[[ EXTRACTED INFORMATION open ]]
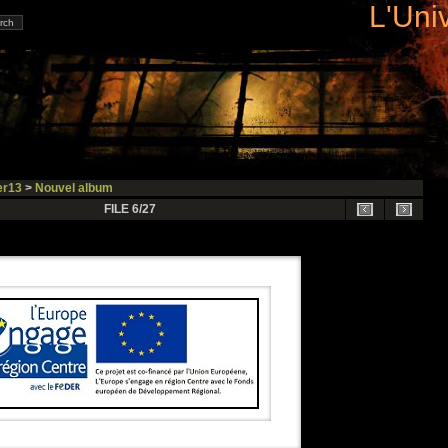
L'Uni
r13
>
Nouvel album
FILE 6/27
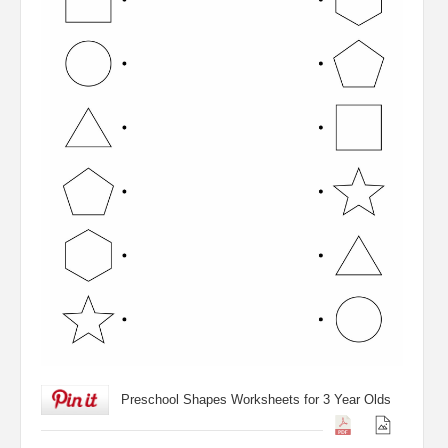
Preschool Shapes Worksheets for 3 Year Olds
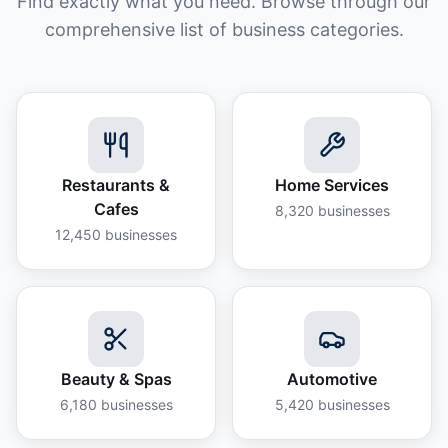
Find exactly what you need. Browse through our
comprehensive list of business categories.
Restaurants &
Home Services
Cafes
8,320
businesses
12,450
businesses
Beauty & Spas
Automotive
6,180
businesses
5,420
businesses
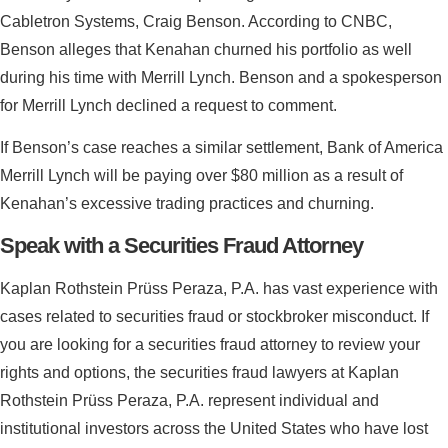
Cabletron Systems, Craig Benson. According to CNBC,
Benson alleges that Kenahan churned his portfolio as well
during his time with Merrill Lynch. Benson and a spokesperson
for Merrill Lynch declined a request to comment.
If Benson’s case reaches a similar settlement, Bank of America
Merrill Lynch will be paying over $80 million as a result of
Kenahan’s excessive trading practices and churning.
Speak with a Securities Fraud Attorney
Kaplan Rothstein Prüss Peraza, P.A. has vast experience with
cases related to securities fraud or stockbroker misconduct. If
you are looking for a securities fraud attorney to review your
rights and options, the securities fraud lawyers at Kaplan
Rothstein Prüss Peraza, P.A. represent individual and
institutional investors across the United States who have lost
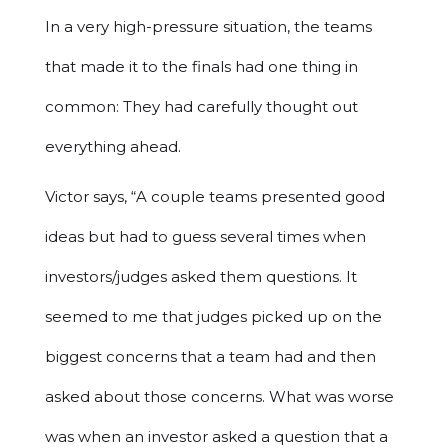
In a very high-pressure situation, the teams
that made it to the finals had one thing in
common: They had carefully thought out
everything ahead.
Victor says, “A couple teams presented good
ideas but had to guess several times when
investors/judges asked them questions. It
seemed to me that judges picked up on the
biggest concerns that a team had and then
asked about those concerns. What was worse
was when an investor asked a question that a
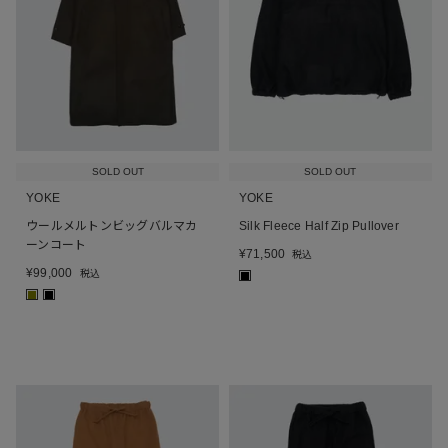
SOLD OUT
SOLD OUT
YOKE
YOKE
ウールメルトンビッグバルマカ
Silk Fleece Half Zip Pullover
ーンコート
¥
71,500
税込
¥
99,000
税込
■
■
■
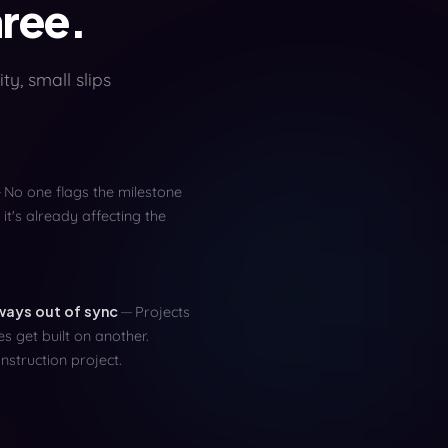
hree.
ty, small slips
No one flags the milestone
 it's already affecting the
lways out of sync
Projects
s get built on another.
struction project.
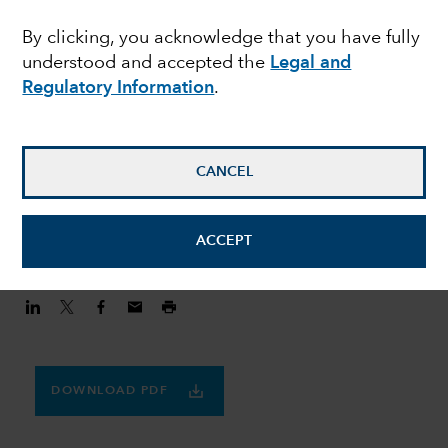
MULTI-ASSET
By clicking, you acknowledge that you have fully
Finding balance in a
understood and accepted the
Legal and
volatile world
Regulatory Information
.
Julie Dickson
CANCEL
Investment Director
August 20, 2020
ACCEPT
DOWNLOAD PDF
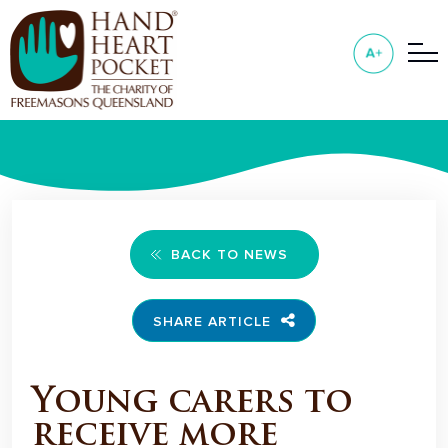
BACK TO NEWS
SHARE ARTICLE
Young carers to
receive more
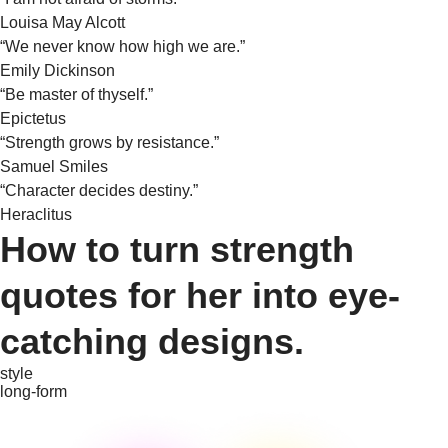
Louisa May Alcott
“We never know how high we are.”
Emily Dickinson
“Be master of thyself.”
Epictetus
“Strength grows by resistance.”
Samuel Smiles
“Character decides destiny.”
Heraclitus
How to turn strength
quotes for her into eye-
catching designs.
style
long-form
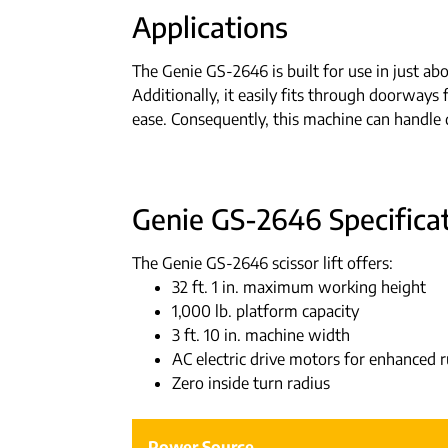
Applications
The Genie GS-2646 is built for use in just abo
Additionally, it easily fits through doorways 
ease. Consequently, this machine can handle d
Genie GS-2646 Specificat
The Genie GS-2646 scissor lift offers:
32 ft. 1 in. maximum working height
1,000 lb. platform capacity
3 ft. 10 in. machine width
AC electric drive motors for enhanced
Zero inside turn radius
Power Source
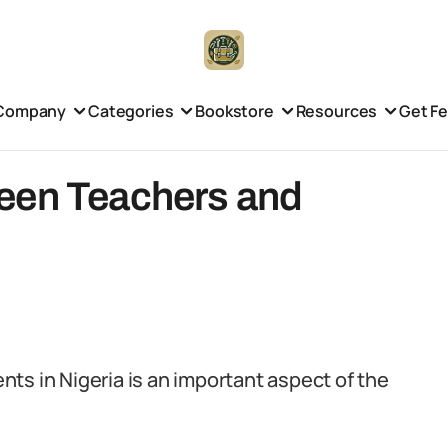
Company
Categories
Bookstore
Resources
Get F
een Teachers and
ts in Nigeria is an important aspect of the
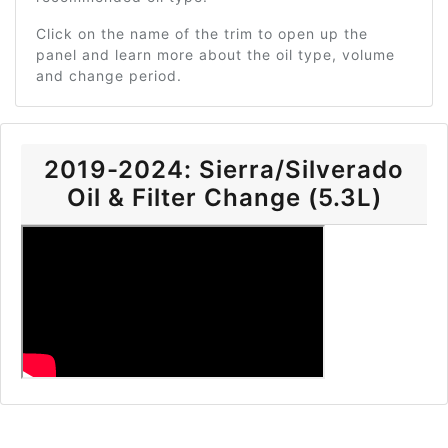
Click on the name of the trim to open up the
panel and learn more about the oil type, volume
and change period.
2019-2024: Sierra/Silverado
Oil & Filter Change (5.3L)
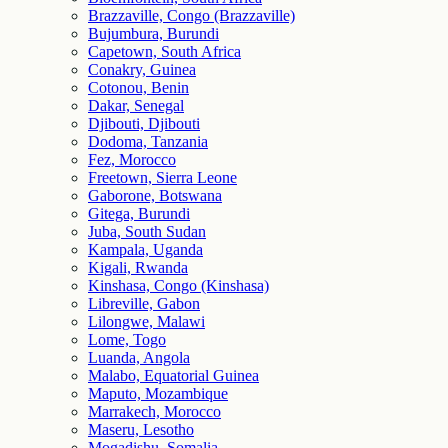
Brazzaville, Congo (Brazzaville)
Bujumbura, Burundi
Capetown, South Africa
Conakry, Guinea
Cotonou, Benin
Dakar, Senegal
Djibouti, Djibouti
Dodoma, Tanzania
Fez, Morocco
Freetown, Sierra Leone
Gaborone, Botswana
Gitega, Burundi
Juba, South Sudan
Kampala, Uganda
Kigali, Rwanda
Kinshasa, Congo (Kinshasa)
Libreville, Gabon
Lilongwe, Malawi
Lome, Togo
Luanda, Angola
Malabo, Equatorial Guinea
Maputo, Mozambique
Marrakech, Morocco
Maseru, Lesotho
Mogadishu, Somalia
[[ EXTRACTED INFORMATION closed ]]
[[ EXTRACTED INFORMATION open ]]
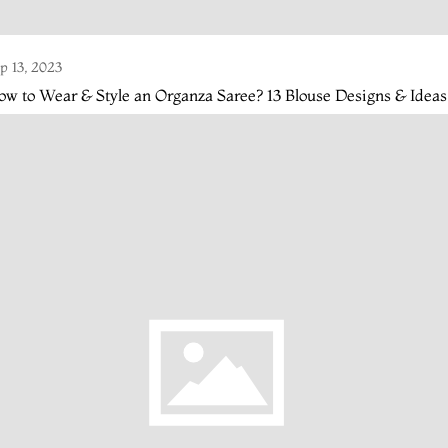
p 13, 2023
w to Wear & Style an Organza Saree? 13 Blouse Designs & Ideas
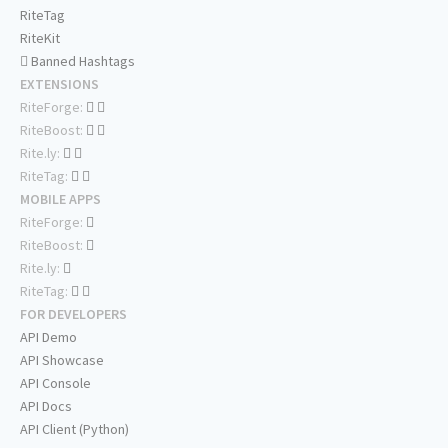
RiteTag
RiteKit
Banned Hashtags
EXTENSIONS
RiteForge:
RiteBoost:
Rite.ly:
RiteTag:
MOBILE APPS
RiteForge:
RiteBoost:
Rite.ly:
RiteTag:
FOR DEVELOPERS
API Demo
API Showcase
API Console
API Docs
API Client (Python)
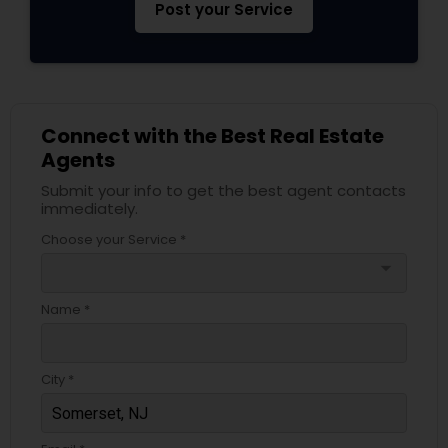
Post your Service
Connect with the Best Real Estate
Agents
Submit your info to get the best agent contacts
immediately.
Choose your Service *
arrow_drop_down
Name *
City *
[[ EXTRACTED INFORMATION closed ]]
- TASK DETAILS
Each line from the one that contains "Speak with a Securities Fraud Attorney" down to the one that contains "everything ahead." is to be returned exactly as it stands above, both ends included, with pictures removed.

- TASK RESULT
Speak with a Securities Fraud Attorney
Kaplan Rothstein Prüss Peraza, P.A. has vast experience with
cases related to securities fraud or stockbroker misconduct. If
you are looking for a securities fraud attorney to review your
rights and options, the securities fraud lawyers at Kaplan
Rothstein Prüss Peraza, P.A. represent individual and
institutional investors across the United States who have lost
In a very high-pressure situation, the teams
that made it to the finals had one thing in
common: They had carefully thought out
everything ahead.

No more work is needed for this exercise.